[Records drawn from a dataset]
::::
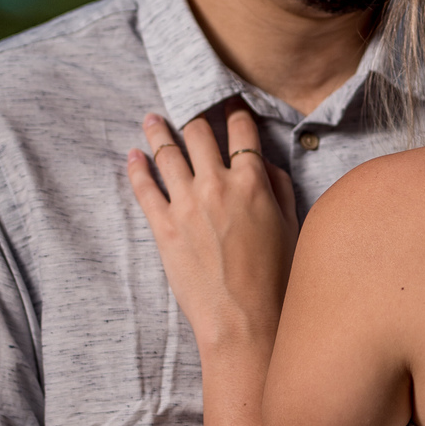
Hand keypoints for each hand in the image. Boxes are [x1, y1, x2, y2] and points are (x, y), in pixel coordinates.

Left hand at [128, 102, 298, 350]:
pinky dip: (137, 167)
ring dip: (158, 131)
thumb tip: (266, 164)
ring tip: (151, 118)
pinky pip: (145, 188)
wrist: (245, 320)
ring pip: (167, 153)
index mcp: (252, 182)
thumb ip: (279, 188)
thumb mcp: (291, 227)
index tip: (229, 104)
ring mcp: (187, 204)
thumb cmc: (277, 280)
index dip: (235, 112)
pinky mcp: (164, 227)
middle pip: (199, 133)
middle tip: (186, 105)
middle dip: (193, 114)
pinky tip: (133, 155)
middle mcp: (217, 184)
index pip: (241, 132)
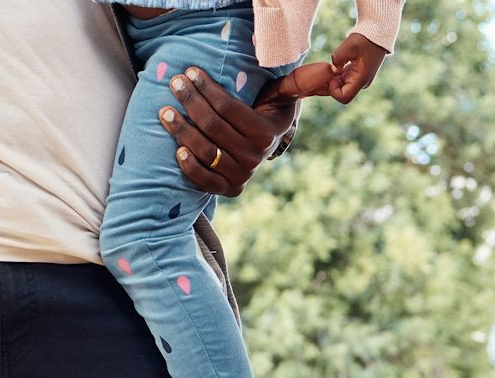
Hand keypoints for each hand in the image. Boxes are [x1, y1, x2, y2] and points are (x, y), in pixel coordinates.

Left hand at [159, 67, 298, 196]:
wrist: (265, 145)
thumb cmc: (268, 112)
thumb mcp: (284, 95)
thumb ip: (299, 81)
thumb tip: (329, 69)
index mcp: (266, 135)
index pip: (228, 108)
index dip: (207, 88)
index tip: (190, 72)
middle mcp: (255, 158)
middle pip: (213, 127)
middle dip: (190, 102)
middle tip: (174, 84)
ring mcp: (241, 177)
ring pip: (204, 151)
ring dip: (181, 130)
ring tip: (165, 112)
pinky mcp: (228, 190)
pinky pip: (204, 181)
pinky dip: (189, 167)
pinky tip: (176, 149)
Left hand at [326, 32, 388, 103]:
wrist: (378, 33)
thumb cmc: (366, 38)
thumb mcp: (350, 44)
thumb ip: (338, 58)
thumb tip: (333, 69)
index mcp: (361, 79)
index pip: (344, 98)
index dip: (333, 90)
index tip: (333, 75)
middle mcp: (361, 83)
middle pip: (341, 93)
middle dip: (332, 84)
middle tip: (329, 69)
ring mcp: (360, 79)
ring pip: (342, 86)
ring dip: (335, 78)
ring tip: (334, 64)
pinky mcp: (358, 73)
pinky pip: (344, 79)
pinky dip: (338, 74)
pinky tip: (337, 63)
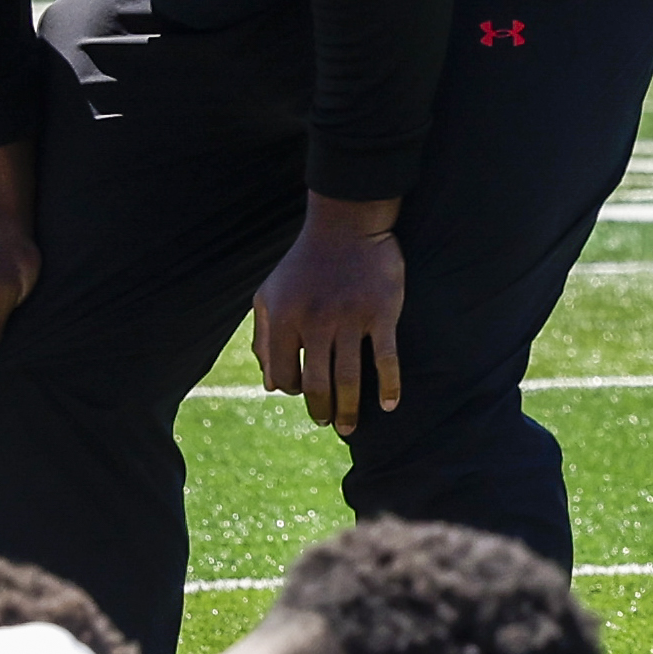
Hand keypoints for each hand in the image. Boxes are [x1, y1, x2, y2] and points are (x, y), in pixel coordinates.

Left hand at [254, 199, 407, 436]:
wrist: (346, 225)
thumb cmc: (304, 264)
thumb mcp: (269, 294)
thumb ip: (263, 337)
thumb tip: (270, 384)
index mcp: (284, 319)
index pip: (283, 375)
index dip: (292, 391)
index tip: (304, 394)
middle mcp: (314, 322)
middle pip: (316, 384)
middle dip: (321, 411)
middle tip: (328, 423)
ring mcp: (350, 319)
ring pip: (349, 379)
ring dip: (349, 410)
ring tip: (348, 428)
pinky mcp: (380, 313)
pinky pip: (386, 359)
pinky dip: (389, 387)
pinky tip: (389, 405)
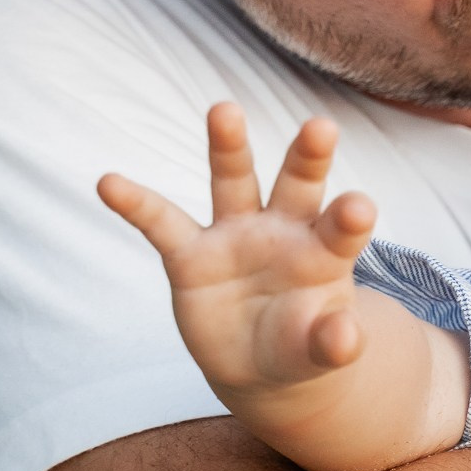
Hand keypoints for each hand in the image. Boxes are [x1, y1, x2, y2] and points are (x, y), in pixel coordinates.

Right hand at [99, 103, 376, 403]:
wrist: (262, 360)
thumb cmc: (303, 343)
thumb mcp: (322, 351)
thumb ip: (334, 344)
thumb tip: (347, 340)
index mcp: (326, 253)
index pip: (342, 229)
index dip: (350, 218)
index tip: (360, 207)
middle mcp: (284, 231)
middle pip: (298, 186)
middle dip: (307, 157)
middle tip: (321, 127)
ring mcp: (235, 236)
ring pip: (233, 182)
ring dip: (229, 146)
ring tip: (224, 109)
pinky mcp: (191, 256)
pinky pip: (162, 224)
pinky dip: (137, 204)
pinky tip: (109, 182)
::::
**Task statement:**
Can you restate all the records above word for word while dropping the pictures?

**Answer box:**
Hand keypoints for each hand in the image. Boxes are [x1, y1, x2, y2] and points are (x, y), in pixel coordinates.

Left hand at [128, 102, 298, 350]:
pinky dip: (137, 167)
ring dip: (158, 131)
thumb tip: (266, 164)
ring tip: (151, 118)
pinky pip: (145, 188)
wrist: (245, 320)
ring pip: (167, 153)
index mcp: (252, 182)
thumb ip: (279, 188)
thumb mcp: (291, 227)
index tip: (229, 104)
ring mcp: (187, 204)
thumb cmc: (277, 280)
index dip: (235, 112)
pinky mcp: (164, 227)
middle pip: (199, 133)
middle tip: (186, 105)
middle dip: (193, 114)
pinky tip: (133, 155)
middle mcp: (217, 184)
index pip: (241, 132)
Hand keypoints for each hand in the image. Boxes are [x1, y1, x2, y2] and points are (x, y), in pixel coordinates.

Left hand at [159, 67, 298, 196]:
wrist: (265, 145)
thumb cmc: (268, 112)
thumb mcp: (284, 95)
thumb ip: (299, 81)
thumb tip: (329, 69)
index mcp: (266, 135)
index pip: (228, 108)
index dip: (207, 88)
index tip: (190, 72)
middle mcp: (255, 158)
middle pip: (213, 127)
middle dip: (190, 102)
middle tip: (174, 84)
ring mcp: (241, 177)
ring pip: (204, 151)
ring dip: (181, 130)
ring tip: (165, 112)
pinky mcp: (228, 190)
pinky pip: (204, 181)
pinky dip: (189, 167)
pinky tip: (176, 149)
Left hand at [326, 32, 388, 103]:
wrist: (378, 33)
thumb cmc: (366, 38)
thumb mcp: (350, 44)
thumb ip: (338, 58)
thumb tip: (333, 69)
index mcp: (361, 79)
index pip: (344, 98)
index dip: (333, 90)
index tip: (333, 75)
middle mcp: (361, 83)
middle pip: (341, 93)
middle dip: (332, 84)
middle tip: (329, 69)
ring mcp: (360, 79)
ring pip: (342, 86)
ring dip: (335, 78)
ring tip: (334, 64)
pinky mcp: (358, 73)
pinky pip: (344, 79)
pinky dip: (338, 74)
pinky tip: (337, 63)
Hand keypoints for each hand in the image. Boxes are [x1, y1, x2, y2] and points are (x, y), in pixel coordinates.

Left hand at [254, 199, 407, 436]:
wrist: (346, 225)
thumb cmc: (304, 264)
thumb mcp: (269, 294)
thumb ip: (263, 337)
thumb tip: (270, 384)
index mcp: (284, 319)
index pip: (283, 375)
index dip: (292, 391)
index tip: (304, 394)
middle mcp: (314, 322)
middle pip: (316, 384)
middle dip: (321, 411)
middle tip: (328, 423)
ring mcp: (350, 319)
ring pip: (349, 379)
ring dip: (349, 410)
ring tip: (348, 428)
pinky mcp: (380, 313)
pinky pip: (386, 359)
pinky dip: (389, 387)
pinky tip: (389, 405)
Hand keypoints for each hand in the image. Boxes are [x1, y1, x2, y2] and points are (x, y), in pixel coordinates.

Right hand at [99, 103, 376, 403]:
wrist: (262, 360)
thumb cmc: (303, 343)
thumb mcp: (322, 351)
thumb ip: (334, 344)
thumb tip: (347, 340)
index mcp: (326, 253)
index pip: (342, 229)
index dip: (350, 218)
index tip: (360, 207)
middle mcp: (284, 231)
middle pip: (298, 186)
middle dip: (307, 157)
middle tip: (321, 127)
ring mcp: (235, 236)
ring pip: (233, 182)
ring dip: (229, 146)
ring tip: (224, 109)
pinky mcp: (191, 256)
pinky pip: (162, 224)
pinky dip: (137, 204)
pinky tip: (109, 182)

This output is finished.